A continuación, me preguntó:

-¿Y ves a Alejandro?

Se refería a Alejandro Sanz, el cantante.

-No -le dije-. No somos amigos. No nos escribimos.

-Pensé que eran amigos -dijo ella-. Recuerdo que hemos estado juntos en su casa en Miami. Alejandro te quería.

-Bueno, sí -le dije, algo abochornado-. Pero nos peleamos.

-¿Por qué? -se sorprendió Shakira.

-Nos peleamos el año que te separaste de Antonio -dije-. Lo invité a mi programa. Quería hacerle una entrevista. Pero Alejandro no quiso venir al programa. Y yo estallé y lo insulté.

-¿Qué le dijiste? -preguntó Shakira.

-Que era un cantante para las peluqueras de la calle Ocho.

Shakira no sonrió, cogió su celular, empezó a teclear y dijo:

-Estoy escribiéndole a Alejo.

Luego añadió:

-Es un amigo de verdad.

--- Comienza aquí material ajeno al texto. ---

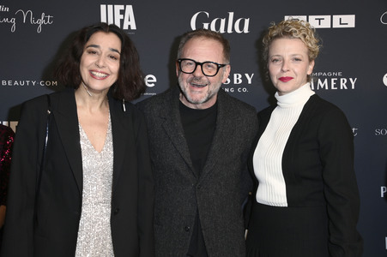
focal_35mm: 48
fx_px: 516
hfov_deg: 41.1
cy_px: 128
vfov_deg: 28.0
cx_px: 194
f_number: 5.6
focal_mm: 48
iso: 640
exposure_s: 1/250
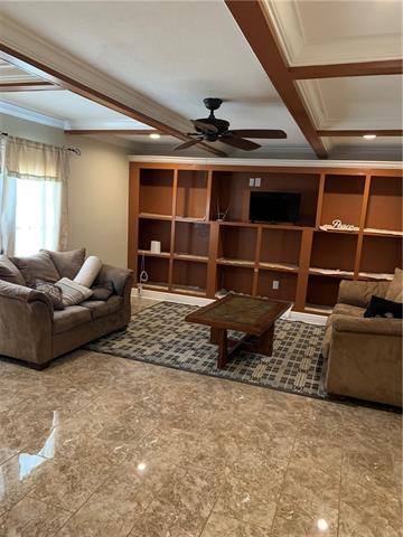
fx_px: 404
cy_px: 268
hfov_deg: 53.1
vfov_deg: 67.3
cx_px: 202
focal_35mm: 26
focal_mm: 4.25
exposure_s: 1/60
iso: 320
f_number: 1.8
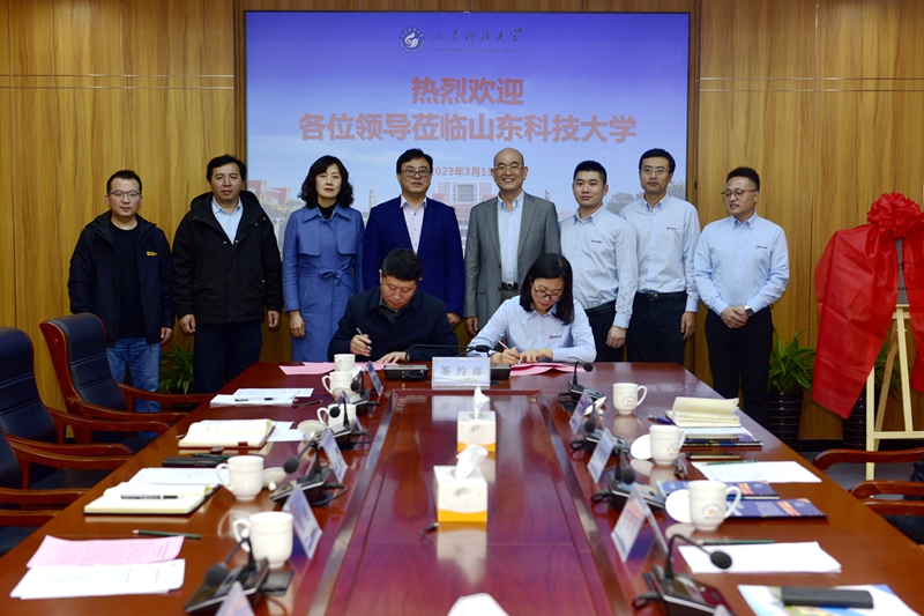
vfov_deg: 28.1
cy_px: 308
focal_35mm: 48
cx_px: 462
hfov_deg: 41.1
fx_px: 1232
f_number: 4
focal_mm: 48
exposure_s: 1/60
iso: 100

En las malas, se conocen a los amigos. Y Alejo es el mejor de los amigos.

Sentí que me había dicho que en las malas yo no había sido su amigo, que en un momento tan contrariado para ella la había criticado sin piedad, que yo no había estado a la altura de Antonio ni de Alejandro.

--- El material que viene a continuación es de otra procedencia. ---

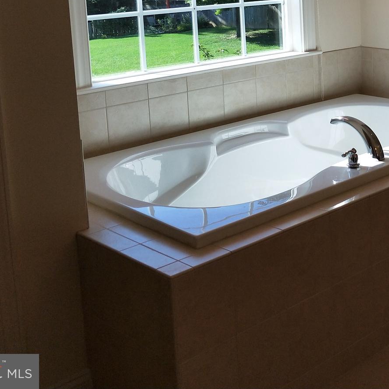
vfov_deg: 32.1
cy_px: 53
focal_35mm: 51
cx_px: 378
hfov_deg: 31.2
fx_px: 648
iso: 43
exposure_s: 1/454
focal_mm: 4.27
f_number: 1.7
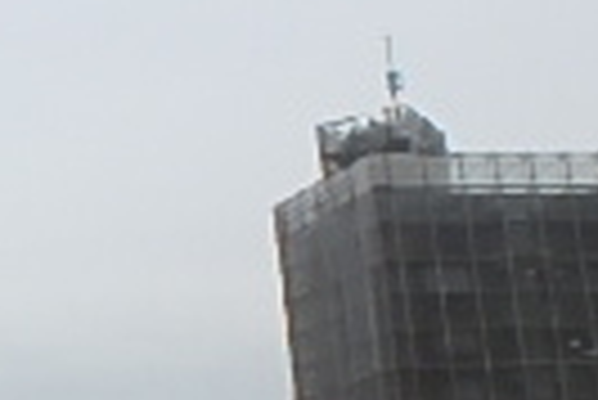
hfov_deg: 16.4
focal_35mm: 105
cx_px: -472
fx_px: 1746
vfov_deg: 13.0
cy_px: 346
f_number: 3.5
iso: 125
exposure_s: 1/800
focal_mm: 3.7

-¿Tendrás melatonina? -me preguntó.

-No -dije-. Déjame preguntarle a Silvia.

Le pregunté a mi esposa, quien respondió:

-Solo tengo clonazepam.

Shakira me dijo que prefería no tomar ese ansiolítico. La besé en las dos mejillas, tomé su mano, la besé y le dije:

-Sabes bien que yo te adoro. Te voy a adorar siempre.

-Yo lo sé -dijo ella, mirándome con tristeza infinita.

Luego la dejé en paz, me hundí en mi asiento y continué viendo la serie de la familia de billonarios que intrigaban, conspiraban y se traicionaban todo el tiempo.

Poco después, fui al baño y, al salir, me acerqué al asiento que ocupaba Toni, el hermano de Shakira.

-Señor Bayly, ¿cómo está? -me dijo, cariñoso, encantador.

Le di la mano, le dije palabras cálidas, le dije cuánto los quería.

Cuando el avión aterrizó en Madrid, Shakira saltó de su asiento y corrió al baño para cambiarse de atuendo y maquillarse. Tardó en salir. Abrieron la puerta de la aeronave y mi familia y yo nos despedimos del hermano de Shakira, de los hijos de Shakira. No pude despedirme de ella, darle un último abrazo, porque seguía en el baño, arreglándose, coqueta, adorable. Mientras jalaba mi maletín de mano, pensé:

-Espero que no pasen quince años más sin verla.